TASK PROMPT:
Exactly as given, write out the lines from the one containing "The James Hutton" through the end of the listing, with both ends included and nothing else.
*** RECORDS SUPPLIED
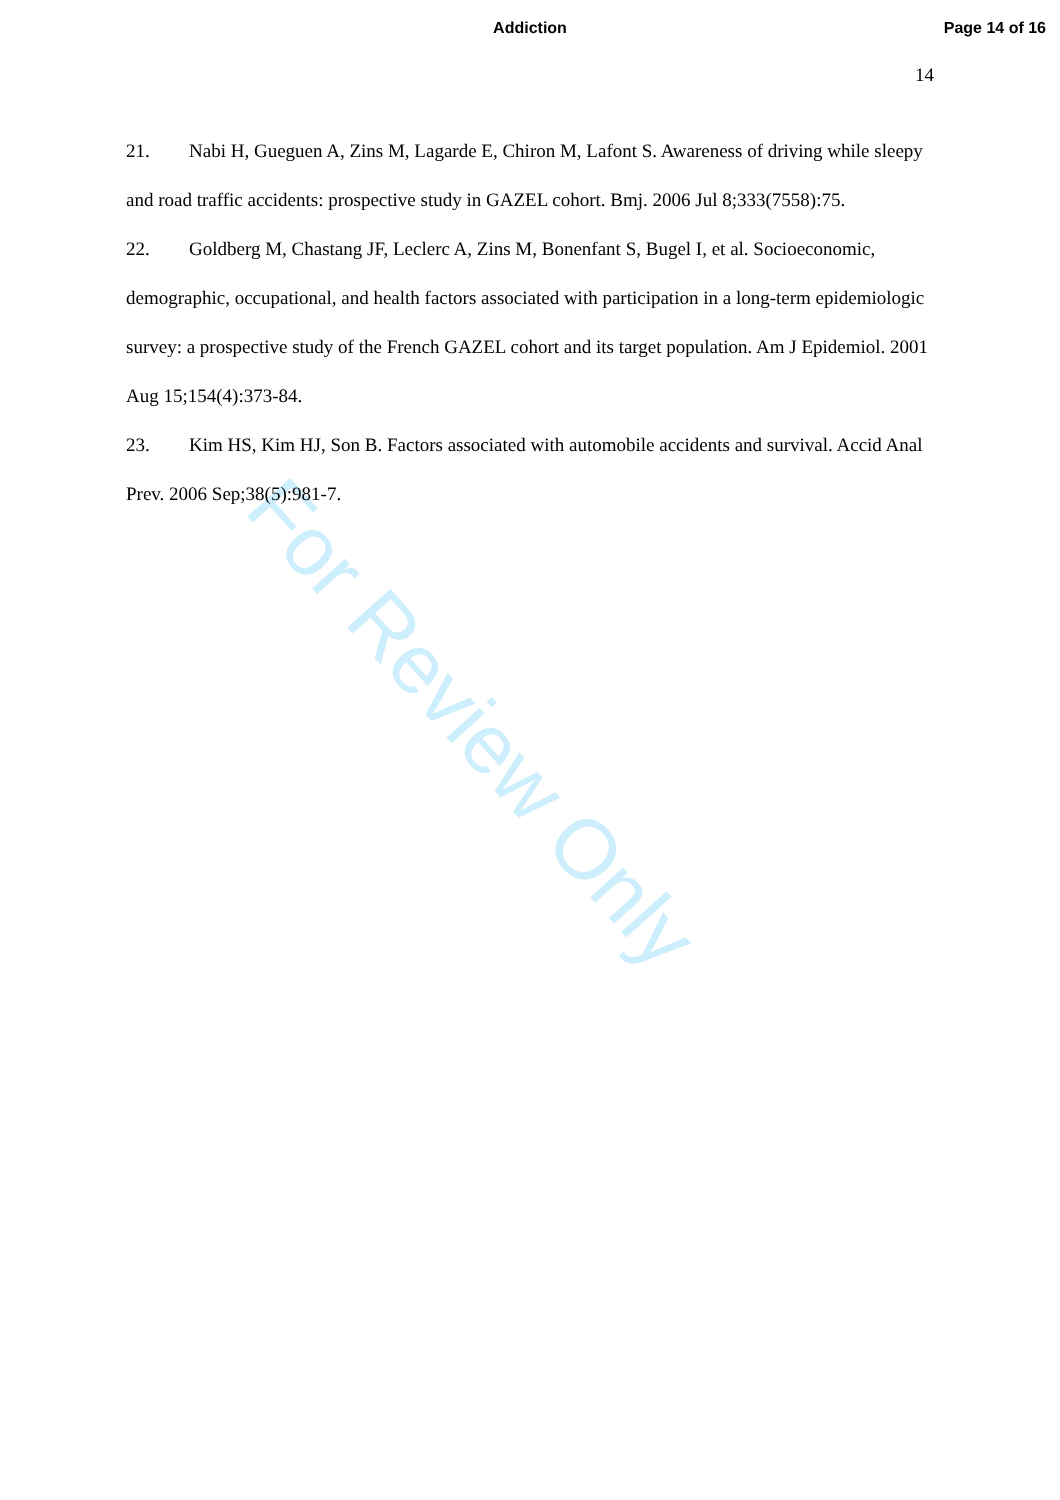Addiction Page 14 of 16
14
21. Nabi H, Gueguen A, Zins M, Lagarde E, Chiron M, Lafont S. Awareness of driving while sleepy and road traffic accidents: prospective study in GAZEL cohort. Bmj. 2006 Jul 8;333(7558):75.
22. Goldberg M, Chastang JF, Leclerc A, Zins M, Bonenfant S, Bugel I, et al. Socioeconomic, demographic, occupational, and health factors associated with participation in a long-term epidemiologic survey: a prospective study of the French GAZEL cohort and its target population. Am J Epidemiol. 2001 Aug 15;154(4):373-84.
23. Kim HS, Kim HJ, Son B. Factors associated with automobile accidents and survival. Accid Anal Prev. 2006 Sep;38(5):981-7.
For Review Only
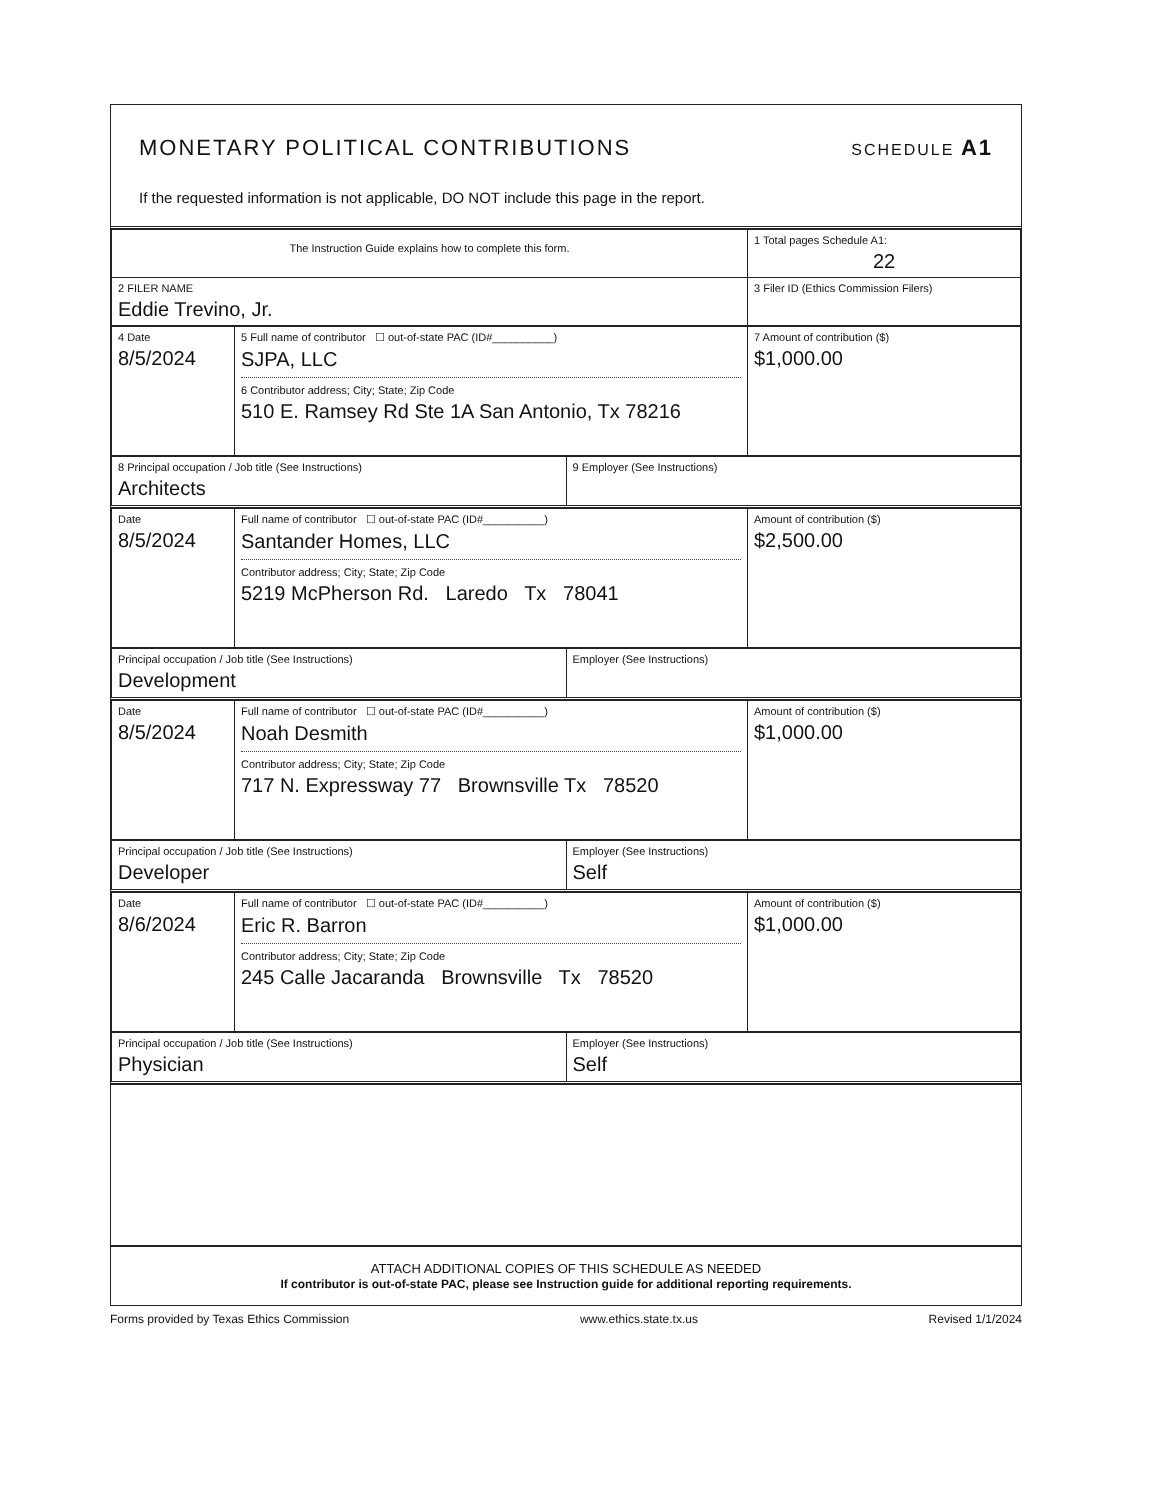MONETARY POLITICAL CONTRIBUTIONS
SCHEDULE A1
If the requested information is not applicable, DO NOT include this page in the report.
| The Instruction Guide explains how to complete this form. | 1 Total pages Schedule A1: 22 |
| 2 FILER NAME Eddie Trevino, Jr. | 3 Filer ID (Ethics Commission Filers) |
| 4 Date 8/5/2024 | 5 Full name of contributor ☐ out-of-state PAC (ID#__________) SJPA, LLC 6 Contributor address; City; State; Zip Code 510 E. Ramsey Rd Ste 1A San Antonio, Tx 78216 | 7 Amount of contribution ($) $1,000.00 |
| 8 Principal occupation / Job title (See Instructions) Architects | 9 Employer (See Instructions) |
| Date 8/5/2024 | Full name of contributor ☐ out-of-state PAC (ID#__________) Santander Homes, LLC Contributor address; City; State; Zip Code 5219 McPherson Rd. Laredo Tx 78041 | Amount of contribution ($) $2,500.00 |
| Principal occupation / Job title (See Instructions) Development | Employer (See Instructions) |
| Date 8/5/2024 | Full name of contributor ☐ out-of-state PAC (ID#__________) Noah Desmith Contributor address; City; State; Zip Code 717 N. Expressway 77 Brownsville Tx 78520 | Amount of contribution ($) $1,000.00 |
| Principal occupation / Job title (See Instructions) Developer | Employer (See Instructions) Self |
| Date 8/6/2024 | Full name of contributor ☐ out-of-state PAC (ID#__________) Eric R. Barron Contributor address; City; State; Zip Code 245 Calle Jacaranda Brownsville Tx 78520 | Amount of contribution ($) $1,000.00 |
| Principal occupation / Job title (See Instructions) Physician | Employer (See Instructions) Self |
ATTACH ADDITIONAL COPIES OF THIS SCHEDULE AS NEEDED
If contributor is out-of-state PAC, please see Instruction guide for additional reporting requirements.
Forms provided by Texas Ethics Commission www.ethics.state.tx.us Revised 1/1/2024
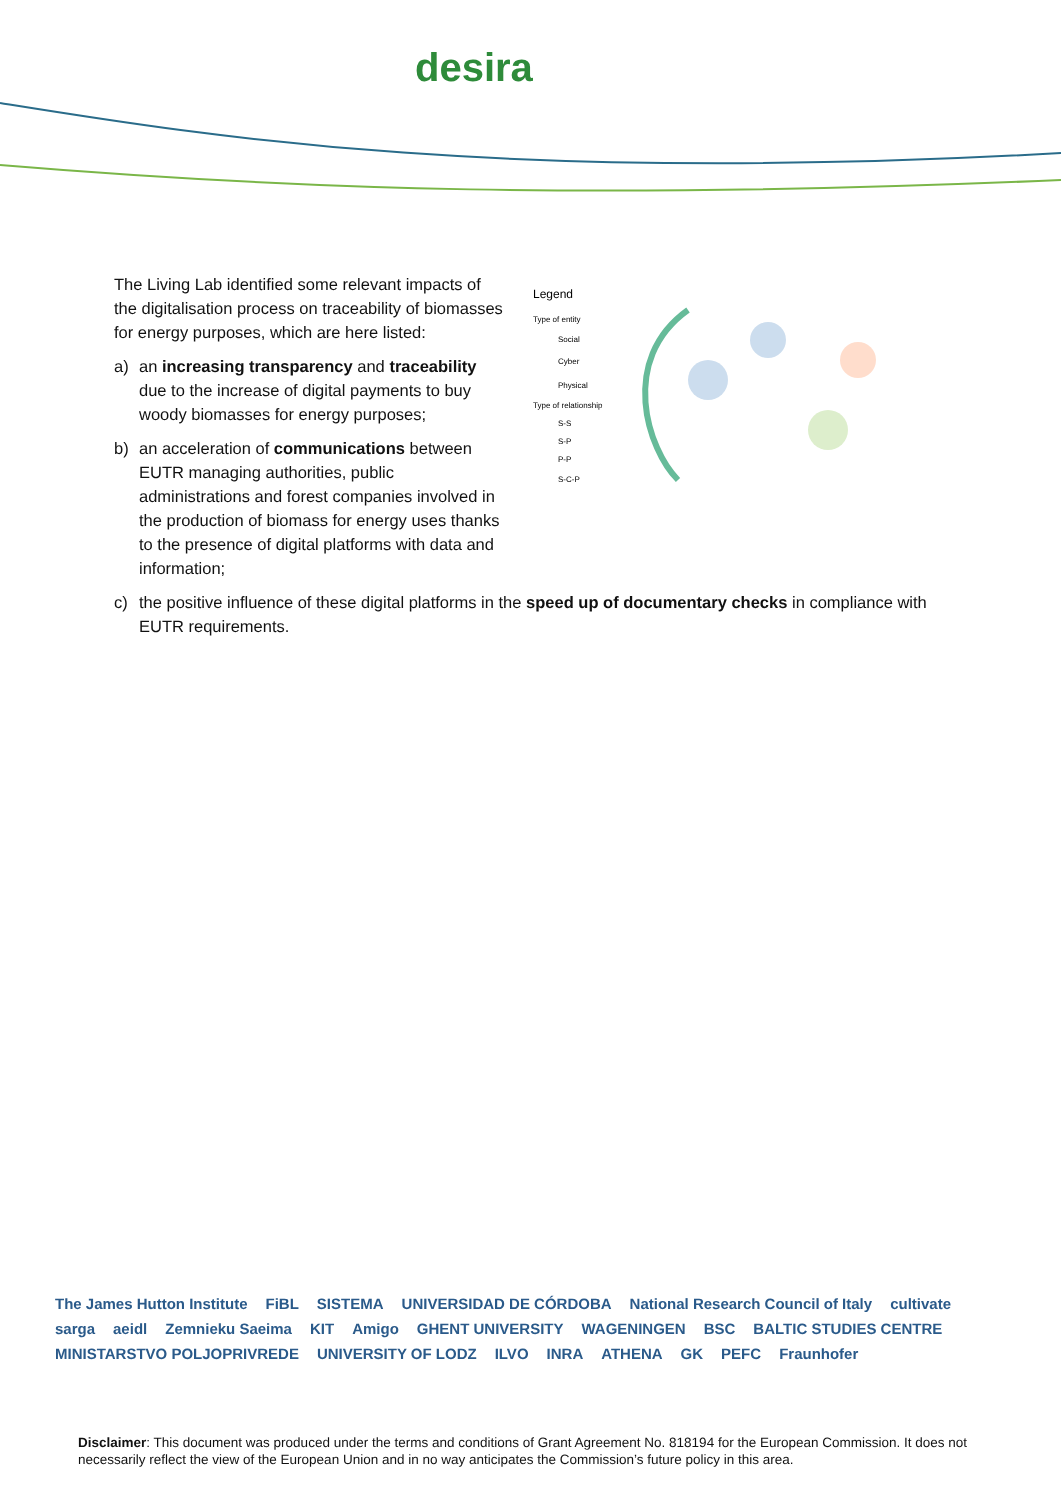desira
Legend
Type of entity
Social
Cyber
Physical
Type of relationship
S-S
S-P
P-P
S-C-P
The Living Lab identified some relevant impacts of the digitalisation process on traceability of biomasses for energy purposes, which are here listed:
a) an increasing transparency and traceability due to the increase of digital payments to buy woody biomasses for energy purposes;
b) an acceleration of communications between EUTR managing authorities, public administrations and forest companies involved in the production of biomass for energy uses thanks to the presence of digital platforms with data and information;
c) the positive influence of these digital platforms in the speed up of documentary checks in compliance with EUTR requirements.
The James Hutton Institute FiBL SISTEMA UNIVERSIDAD DE CÓRDOBA National Research Council of Italy cultivate sarga aeidl Zemnieku Saeima KIT Amigo GHENT UNIVERSITY WAGENINGEN BSC BALTIC STUDIES CENTRE MINISTARSTVO POLJOPRIVREDE UNIVERSITY OF LODZ ILVO INRA ATHENA GK PEFC Fraunhofer
Disclaimer: This document was produced under the terms and conditions of Grant Agreement No. 818194 for the European Commission. It does not necessarily reflect the view of the European Union and in no way anticipates the Commission’s future policy in this area.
******
TASK RESULT:
The James Hutton Institute FiBL SISTEMA UNIVERSIDAD DE CÓRDOBA National Research Council of Italy cultivate sarga aeidl Zemnieku Saeima KIT Amigo GHENT UNIVERSITY WAGENINGEN BSC BALTIC STUDIES CENTRE MINISTARSTVO POLJOPRIVREDE UNIVERSITY OF LODZ ILVO INRA ATHENA GK PEFC Fraunhofer
Disclaimer: This document was produced under the terms and conditions of Grant Agreement No. 818194 for the European Commission. It does not necessarily reflect the view of the European Union and in no way anticipates the Commission’s future policy in this area.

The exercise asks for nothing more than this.